No doubt about it, if you are shorting the fundamentals, you are trapping vulnerable people. Shorters are deliberately making it costly for the unfairly regulated chinese to exit the market.

Are we supposed to hold the hand of the Chinese and remove all risk. Do you know what happens when you remove all risk? Then there is no valuation convergence on truth. And everyone starves to death. That experiment has been tried, it is called Communism.

http://armstrongeconomics.com/2014/03/30/even-cuba-abandons-communism-when-will-we/

I seem to regularly piss off socialist lunatics as Gandhi did.

Quote from: Gandhi
When Gandhi was studying law at the University College of London, there was a professor, whose last name was Peters, who felt animosity for Gandhi, and because Gandhi never lowered his head towards him, their “arguments” were very common.
One day, Mr. Peters was having lunch at the dining room of the University and Gandhi came along with his tray and sat next to the professor. The professor, in his arrogance, said, “Mr Gandhi: you do not understand… a pig and a bird do not sit together to eat “, to which Gandhi replies, “You do not worry professor, I’ll fly away “, and he went and sat at another table.
Mr. Peters, green of rage, decides to take revenge on the next test, but Gandhi responds brilliantly to all questions. Then, Mr. Peters asked him the following question, “Mr Gandhi, if you are walking down the street and find a package, and within it there is a bag of wisdom and another bag with a lot of money; which one will you take?”
Without hesitating, Gandhi responded, “the one with the money, of course”.
Mr. Peters, smiling, said, “I, in your place, would have taken the wisdom,
don’t you think?
”
“Each one take what one doesn’t have”, responded Gandhi indifferently.
Mr. Peters, already hysteric, writes on the exam sheet the word “idiot” and gives it to Gandhi. Gandhi takes the exam sheet and sits down. A few minutes later, Gandhi goes to the professor and says, “Mr. Peters, you signed the sheet, but you did not give me the grade

But we are at least in agreement about something (HURRAH!) with regard to shorting: I don't participate in that market either, not so much for the reasons you stated but that it seems morally wrong to profit from the failure of a market (I remember the Soros-short inspired sterling crash of the eighties).

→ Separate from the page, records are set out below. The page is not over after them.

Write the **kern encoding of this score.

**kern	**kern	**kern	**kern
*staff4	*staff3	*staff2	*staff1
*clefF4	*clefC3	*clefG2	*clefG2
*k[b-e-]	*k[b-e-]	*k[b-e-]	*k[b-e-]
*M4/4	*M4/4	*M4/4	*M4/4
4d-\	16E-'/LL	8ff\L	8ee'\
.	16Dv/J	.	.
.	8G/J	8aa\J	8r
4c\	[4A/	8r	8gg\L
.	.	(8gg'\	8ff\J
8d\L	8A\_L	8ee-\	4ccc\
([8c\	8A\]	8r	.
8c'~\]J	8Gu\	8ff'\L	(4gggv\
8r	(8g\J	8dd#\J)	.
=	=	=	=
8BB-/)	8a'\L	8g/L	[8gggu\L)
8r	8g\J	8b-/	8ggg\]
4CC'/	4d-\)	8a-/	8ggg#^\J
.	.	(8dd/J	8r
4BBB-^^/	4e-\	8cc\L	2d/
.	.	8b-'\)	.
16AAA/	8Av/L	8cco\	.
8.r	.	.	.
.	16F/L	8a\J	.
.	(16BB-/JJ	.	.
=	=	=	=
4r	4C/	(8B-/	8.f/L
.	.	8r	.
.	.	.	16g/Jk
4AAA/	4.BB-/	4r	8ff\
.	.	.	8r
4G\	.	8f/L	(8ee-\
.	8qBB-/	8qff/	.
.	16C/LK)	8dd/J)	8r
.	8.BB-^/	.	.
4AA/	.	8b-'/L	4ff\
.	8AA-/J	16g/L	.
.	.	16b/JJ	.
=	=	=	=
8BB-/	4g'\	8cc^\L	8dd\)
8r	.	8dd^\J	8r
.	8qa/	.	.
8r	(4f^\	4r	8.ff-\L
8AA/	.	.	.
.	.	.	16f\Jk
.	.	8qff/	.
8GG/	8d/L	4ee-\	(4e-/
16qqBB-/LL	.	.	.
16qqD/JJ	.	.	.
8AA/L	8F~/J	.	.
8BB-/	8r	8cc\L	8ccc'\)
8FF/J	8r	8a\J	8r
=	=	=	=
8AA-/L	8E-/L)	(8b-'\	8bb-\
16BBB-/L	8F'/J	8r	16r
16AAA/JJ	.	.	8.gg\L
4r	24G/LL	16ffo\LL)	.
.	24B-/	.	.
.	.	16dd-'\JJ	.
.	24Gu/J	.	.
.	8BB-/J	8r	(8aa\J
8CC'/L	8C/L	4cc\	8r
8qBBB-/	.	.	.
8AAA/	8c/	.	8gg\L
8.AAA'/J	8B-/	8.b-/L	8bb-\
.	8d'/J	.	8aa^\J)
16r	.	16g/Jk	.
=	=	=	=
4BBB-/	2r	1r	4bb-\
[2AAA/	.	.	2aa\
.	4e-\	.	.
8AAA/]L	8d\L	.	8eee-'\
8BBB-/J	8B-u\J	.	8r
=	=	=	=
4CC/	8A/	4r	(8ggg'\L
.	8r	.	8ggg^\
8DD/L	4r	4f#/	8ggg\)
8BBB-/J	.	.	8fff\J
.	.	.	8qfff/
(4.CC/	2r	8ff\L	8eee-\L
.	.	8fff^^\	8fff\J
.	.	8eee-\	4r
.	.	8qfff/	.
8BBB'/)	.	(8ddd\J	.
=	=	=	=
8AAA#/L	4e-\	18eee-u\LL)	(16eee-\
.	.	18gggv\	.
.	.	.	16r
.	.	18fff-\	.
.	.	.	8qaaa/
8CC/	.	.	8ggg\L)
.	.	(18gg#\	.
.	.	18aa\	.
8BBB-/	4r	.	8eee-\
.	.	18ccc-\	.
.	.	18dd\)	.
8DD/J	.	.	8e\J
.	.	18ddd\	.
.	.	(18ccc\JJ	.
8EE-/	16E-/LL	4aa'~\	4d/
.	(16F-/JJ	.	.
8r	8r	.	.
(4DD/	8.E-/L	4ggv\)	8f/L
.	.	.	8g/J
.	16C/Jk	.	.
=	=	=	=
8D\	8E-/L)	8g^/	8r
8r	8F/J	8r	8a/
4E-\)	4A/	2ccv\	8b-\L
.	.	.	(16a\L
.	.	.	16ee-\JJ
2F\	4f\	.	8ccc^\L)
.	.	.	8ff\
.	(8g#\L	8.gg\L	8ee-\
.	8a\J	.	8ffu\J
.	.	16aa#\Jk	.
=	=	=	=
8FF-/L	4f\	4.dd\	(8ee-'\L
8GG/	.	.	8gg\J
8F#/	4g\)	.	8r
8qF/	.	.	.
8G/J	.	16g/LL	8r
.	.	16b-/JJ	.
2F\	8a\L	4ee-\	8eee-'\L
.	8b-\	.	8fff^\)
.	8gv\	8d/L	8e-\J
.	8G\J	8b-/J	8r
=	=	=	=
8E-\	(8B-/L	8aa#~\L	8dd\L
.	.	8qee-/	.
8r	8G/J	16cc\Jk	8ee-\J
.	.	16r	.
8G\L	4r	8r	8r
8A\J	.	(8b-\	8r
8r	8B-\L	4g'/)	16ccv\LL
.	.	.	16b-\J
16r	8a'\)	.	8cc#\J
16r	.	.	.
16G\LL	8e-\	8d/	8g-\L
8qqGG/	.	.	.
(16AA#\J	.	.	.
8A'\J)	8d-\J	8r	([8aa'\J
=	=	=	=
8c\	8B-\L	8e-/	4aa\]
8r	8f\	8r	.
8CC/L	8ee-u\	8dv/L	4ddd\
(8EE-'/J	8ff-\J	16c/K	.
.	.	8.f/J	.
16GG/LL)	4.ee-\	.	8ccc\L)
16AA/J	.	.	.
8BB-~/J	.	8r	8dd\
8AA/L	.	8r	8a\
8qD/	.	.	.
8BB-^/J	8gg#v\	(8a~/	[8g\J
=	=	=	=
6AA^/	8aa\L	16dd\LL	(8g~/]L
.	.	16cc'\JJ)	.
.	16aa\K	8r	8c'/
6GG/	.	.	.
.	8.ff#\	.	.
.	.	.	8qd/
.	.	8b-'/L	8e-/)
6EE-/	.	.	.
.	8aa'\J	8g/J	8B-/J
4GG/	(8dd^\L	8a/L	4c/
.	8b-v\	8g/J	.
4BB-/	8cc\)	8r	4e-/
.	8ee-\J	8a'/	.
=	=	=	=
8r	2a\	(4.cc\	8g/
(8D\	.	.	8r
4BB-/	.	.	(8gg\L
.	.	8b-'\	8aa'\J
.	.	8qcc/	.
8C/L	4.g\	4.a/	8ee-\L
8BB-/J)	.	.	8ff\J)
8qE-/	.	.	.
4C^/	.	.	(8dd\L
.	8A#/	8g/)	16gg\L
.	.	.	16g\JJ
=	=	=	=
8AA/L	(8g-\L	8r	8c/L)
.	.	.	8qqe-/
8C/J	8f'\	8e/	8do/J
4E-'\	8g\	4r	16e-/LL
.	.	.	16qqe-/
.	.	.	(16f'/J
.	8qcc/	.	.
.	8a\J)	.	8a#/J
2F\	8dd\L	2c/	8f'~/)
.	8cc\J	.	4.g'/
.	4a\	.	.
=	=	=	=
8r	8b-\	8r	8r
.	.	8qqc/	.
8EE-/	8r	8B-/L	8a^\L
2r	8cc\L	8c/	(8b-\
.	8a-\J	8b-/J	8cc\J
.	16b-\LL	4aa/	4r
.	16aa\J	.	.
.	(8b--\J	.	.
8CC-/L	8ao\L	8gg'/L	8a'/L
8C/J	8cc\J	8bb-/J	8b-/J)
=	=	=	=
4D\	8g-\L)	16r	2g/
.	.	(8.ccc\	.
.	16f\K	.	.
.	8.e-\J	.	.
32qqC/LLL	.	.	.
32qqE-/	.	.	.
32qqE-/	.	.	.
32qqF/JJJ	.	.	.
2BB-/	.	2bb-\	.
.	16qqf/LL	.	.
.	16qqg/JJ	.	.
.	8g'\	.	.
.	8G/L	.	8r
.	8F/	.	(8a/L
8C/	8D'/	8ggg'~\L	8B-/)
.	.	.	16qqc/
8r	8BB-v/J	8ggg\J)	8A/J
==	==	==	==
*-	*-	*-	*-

All this moral crap really annoys me. Shorting helps to prevent selloffs from being so severe, because shorts cover on the way down and provide buying demand.

Moralists always cause the opposite of what they portend to.

Successful trades buy low and sell high. They dampen market fluctuation, increase stability, and are in my view the most moral of all.

You do realize don't you that is no refutation of what I wrote.

The operative phrase is "buy low". That means don't catch a falling knife.